▶ [WORK REQUIRED]
Set down the data below in full and exactly, minus the pictures.

▶ [DATA EXCERPTS]
▼

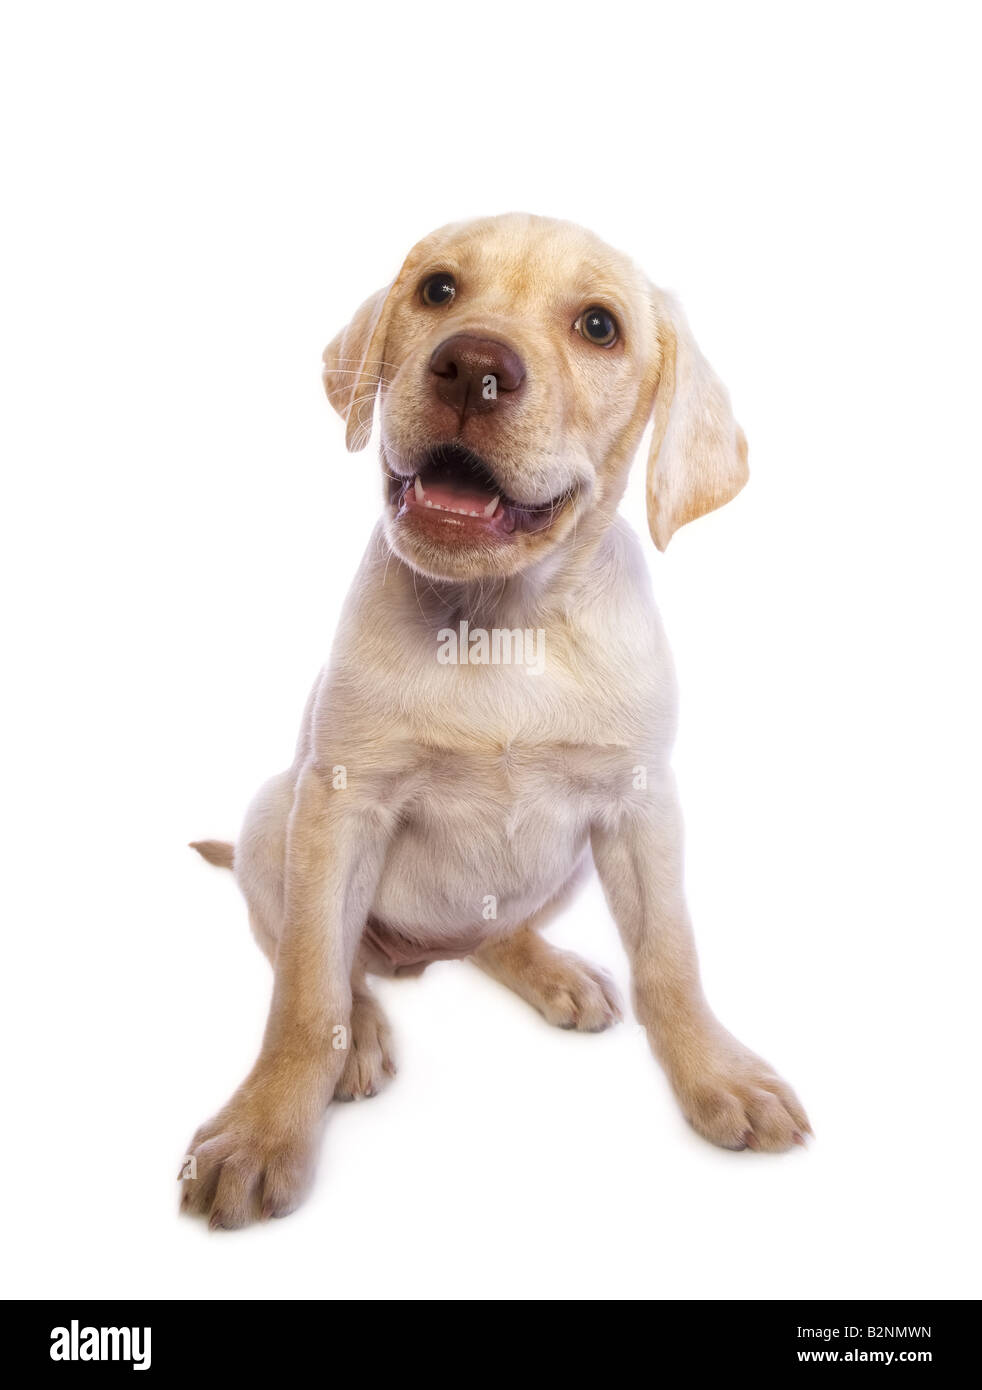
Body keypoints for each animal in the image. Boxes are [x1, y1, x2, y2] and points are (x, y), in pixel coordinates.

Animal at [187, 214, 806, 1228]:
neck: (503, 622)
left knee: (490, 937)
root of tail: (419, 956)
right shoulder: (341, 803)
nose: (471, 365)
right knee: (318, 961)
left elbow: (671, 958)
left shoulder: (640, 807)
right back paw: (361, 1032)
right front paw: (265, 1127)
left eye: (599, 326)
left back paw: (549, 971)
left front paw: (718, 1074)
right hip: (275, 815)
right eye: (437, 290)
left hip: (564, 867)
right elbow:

▲

▶ [EXERCISE SOLUTION]
Body keypoints for each animal in the image. Boxes are [x1, y1, x2, y2] and points are (x, y), in pixel coordinates.

Animal at [187, 214, 806, 1228]:
neck: (503, 622)
left knee: (490, 937)
root of tail: (419, 956)
right shoulder: (341, 803)
nose: (471, 365)
right knee: (318, 961)
left elbow: (671, 958)
left shoulder: (640, 807)
right back paw: (361, 1032)
right front paw: (265, 1127)
left eye: (599, 326)
left back paw: (549, 971)
left front paw: (718, 1074)
right hip: (275, 815)
right eye: (437, 290)
left hip: (564, 867)
right elbow:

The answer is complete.